Department of Surgery, Stanford University School of Medicine, Stanford, California.
Department of Surgery, Stanford University School of Medicine, Stanford, California.
J Surg Educ. 2022 Jan-Feb;79(1):206-215. doi: 10.1016/j.jsurg.2021.07.002. Epub 2021 Aug 3.
The gold standard for evaluation of resident procedural competence is that of validated assessments from faculty surgeons. A provision of adequate trainee assessments is challenged by a shortage of faculty due to increased clinical and administrative responsibilities. We hypothesized that with a well constructed assessment instrument and training, there would be minimal differences in procedural assessments made by near-peer resident raters (RR), faculty raters (FR), and trained raters (TR).
Deidentified videos of residents performing hand-sewn (HA) and stapled (SA) anastomoses were distributed to blinded reviewers of 3 types. Intra-class correlation (ICC) of RR, FR and TR assessments was determined for each procedure. A fully-crossed design was used to examine the internal structure validity in a generalizability study.
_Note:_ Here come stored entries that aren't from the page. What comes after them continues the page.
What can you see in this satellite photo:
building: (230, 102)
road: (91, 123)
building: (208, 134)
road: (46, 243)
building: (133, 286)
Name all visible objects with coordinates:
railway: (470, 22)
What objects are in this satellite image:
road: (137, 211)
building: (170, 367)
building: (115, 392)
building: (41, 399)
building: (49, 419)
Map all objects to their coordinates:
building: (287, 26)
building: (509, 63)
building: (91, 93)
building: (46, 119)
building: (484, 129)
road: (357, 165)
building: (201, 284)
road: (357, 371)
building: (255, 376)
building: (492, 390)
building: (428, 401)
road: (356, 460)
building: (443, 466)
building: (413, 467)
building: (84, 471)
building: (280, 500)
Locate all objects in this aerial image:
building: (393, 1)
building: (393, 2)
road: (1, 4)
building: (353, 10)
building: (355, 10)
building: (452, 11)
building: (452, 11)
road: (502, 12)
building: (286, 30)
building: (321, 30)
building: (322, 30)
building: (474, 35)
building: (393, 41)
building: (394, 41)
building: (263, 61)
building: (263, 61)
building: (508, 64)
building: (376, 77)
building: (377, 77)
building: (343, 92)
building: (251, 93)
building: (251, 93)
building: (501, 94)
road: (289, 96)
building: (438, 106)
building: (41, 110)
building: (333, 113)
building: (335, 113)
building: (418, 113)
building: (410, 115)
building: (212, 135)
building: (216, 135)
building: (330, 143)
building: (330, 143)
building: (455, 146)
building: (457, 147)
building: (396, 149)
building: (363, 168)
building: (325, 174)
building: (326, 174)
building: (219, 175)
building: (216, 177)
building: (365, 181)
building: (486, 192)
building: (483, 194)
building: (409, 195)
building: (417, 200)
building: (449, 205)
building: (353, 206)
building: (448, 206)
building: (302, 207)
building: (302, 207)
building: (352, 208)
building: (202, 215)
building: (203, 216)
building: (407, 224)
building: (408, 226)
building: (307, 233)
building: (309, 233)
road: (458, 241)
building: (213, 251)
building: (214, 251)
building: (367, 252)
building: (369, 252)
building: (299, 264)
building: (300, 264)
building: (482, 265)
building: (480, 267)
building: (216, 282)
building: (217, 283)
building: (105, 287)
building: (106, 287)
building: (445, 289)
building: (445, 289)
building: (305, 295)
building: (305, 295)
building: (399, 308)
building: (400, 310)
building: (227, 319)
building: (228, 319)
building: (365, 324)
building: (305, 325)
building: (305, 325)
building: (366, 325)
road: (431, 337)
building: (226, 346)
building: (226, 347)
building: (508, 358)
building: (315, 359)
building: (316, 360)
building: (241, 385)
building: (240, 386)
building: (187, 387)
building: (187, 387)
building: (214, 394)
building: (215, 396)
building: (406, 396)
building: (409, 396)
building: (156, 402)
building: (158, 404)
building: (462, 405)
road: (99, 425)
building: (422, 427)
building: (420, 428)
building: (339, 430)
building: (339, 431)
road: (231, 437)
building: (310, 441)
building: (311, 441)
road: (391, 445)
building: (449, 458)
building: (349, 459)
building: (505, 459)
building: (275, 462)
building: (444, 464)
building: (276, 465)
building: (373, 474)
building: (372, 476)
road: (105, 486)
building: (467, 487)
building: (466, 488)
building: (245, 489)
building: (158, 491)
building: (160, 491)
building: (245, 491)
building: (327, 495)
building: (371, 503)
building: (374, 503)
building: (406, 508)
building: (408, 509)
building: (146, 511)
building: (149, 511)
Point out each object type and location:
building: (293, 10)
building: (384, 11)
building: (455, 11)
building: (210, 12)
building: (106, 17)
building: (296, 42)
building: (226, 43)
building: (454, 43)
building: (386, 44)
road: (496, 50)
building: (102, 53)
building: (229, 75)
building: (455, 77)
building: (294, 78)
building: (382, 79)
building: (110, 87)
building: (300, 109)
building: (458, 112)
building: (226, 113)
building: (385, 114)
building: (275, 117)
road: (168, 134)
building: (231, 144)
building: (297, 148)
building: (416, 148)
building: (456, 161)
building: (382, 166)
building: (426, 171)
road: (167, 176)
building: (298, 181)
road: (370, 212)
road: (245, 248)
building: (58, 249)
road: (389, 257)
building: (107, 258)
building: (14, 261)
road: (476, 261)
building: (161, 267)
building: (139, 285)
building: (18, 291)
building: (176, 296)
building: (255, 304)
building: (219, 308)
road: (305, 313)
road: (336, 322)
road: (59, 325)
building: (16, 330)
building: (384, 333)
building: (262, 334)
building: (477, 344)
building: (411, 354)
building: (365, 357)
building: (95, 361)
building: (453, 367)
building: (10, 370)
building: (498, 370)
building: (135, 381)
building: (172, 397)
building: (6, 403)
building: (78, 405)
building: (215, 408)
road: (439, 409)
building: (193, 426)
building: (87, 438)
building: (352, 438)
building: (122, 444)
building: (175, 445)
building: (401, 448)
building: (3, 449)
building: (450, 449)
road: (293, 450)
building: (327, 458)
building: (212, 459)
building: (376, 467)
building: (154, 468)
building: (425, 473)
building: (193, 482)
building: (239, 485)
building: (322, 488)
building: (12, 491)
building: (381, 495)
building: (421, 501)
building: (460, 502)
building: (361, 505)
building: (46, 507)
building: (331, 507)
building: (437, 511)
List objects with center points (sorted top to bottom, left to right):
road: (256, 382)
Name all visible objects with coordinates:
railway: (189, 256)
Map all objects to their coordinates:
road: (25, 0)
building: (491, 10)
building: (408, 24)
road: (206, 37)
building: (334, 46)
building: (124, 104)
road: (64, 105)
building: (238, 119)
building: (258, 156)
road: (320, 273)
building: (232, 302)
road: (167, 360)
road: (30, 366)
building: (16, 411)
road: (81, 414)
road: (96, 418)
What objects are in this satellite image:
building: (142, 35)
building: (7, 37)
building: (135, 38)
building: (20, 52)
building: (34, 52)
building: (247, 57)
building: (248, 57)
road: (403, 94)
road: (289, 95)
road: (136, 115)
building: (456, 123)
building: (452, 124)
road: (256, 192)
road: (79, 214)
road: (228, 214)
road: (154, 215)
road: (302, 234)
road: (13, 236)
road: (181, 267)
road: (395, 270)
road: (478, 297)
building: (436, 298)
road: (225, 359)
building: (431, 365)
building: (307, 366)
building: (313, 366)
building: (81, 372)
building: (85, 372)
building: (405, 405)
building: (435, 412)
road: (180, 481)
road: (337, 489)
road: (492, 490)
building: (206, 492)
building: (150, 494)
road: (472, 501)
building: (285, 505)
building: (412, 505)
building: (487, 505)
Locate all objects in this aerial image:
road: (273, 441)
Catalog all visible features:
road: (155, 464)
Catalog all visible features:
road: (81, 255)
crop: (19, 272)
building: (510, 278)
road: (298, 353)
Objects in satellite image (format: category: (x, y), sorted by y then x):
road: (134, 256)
A Decision study was performed to make projections on the number of raters needed for a g-coefficient > 0.70.
This study was conducted within a private academic institution, using the creation of intestinal anastomoses as the procedural model.
Raters consisted of residents who were untrained to the assessment (UTA) tool, UTA faculty surgeons, and individuals with training.
Twenty nine videos were reviewed (15 HA and 14 SA) by a total of 9 video reviewers (4 RR, 2 FR, and 3 TR). HA ICC values were 0.84 (Confidence Interval [CI]:0.81-0.87) for RR, 0.89 (CI:0.86-0.92) for FR, and 0.88 (CI:0.86-0.90) for TR. SA ICC values were 0.77 (CI:0.72-0.80) for RR, 0.79 (CI:0.75-0.83) for FR, and 0.86 (CI:0.83-0.88) for TR. The g-coefficient was RR = 0.72, FR = 0.85, and TR = 0.77 for HA; and RR = 0.33, FR = 0.38, and TR = 0.4 for SA. The D-study indicated that at least 2 raters of any type were needed for HA and > 11 FR for SA.
Faculty without training have high assessment agreement. Peers for surgical skills assessment is an option for formative evaluation without training. Training to assessment tools should be performed for any assessment, formative or summative, for the optimal evaluation of procedural competence.
评估住院医师手术能力的金标准是外科教员的验证评估。由于临床和行政职责的增加,教员人数不足,这对提供足够的学员评估提出了挑战。我们假设,使用精心构建的评估工具和培训,由近乎同行的住院医师评估者(RR)、教员评估者(FR)和经过培训的评估者(TR)进行的程序评估差异最小。
将居民进行手工缝合(HA)和吻合钉缝合(SA)吻合的视频分发给 3 种类型的盲审员。确定了每种程序的 RR、FR 和 TR 评估的组内相关系数(ICC)。使用完全交叉设计在可推广性研究中检查内部结构有效性。进行决策研究以预测达到 g 系数>0.70 所需的评估者数量。
这项研究是在一个私立学术机构内进行的,使用肠吻合术作为程序模型。
评估者包括未接受评估(UTA)工具培训的住院医师、UTA 外科教员和接受培训的人员。
共有 9 名视频评估者(4 名 RR、2 名 FR 和 3 名 TR)对 29 个视频(15 个 HA 和 14 个 SA)进行了审查。HA 的 ICC 值分别为 RR 的 0.84(置信区间[CI]:0.81-0.87)、FR 的 0.89(CI:0.86-0.92)和 TR 的 0.88(CI:0.86-0.90)。SA 的 ICC 值分别为 RR 的 0.77(CI:0.72-0.80)、FR 的 0.79(CI:0.75-0.83)和 TR 的 0.86(CI:0.83-0.88)。HA 的 g 系数为 RR=0.72、FR=0.85、TR=0.77,SA 的 g 系数为 RR=0.33、FR=0.38、TR=0.4。D 研究表明,HA 需要至少 2 名任何类型的评估者,而 SA 需要>11 名 FR。
未经培训的教员具有较高的评估一致性。对于无培训的形成性评估,同伴是外科技能评估的一种选择。应针对任何评估(形成性或总结性)进行评估工具培训,以最佳评估程序能力。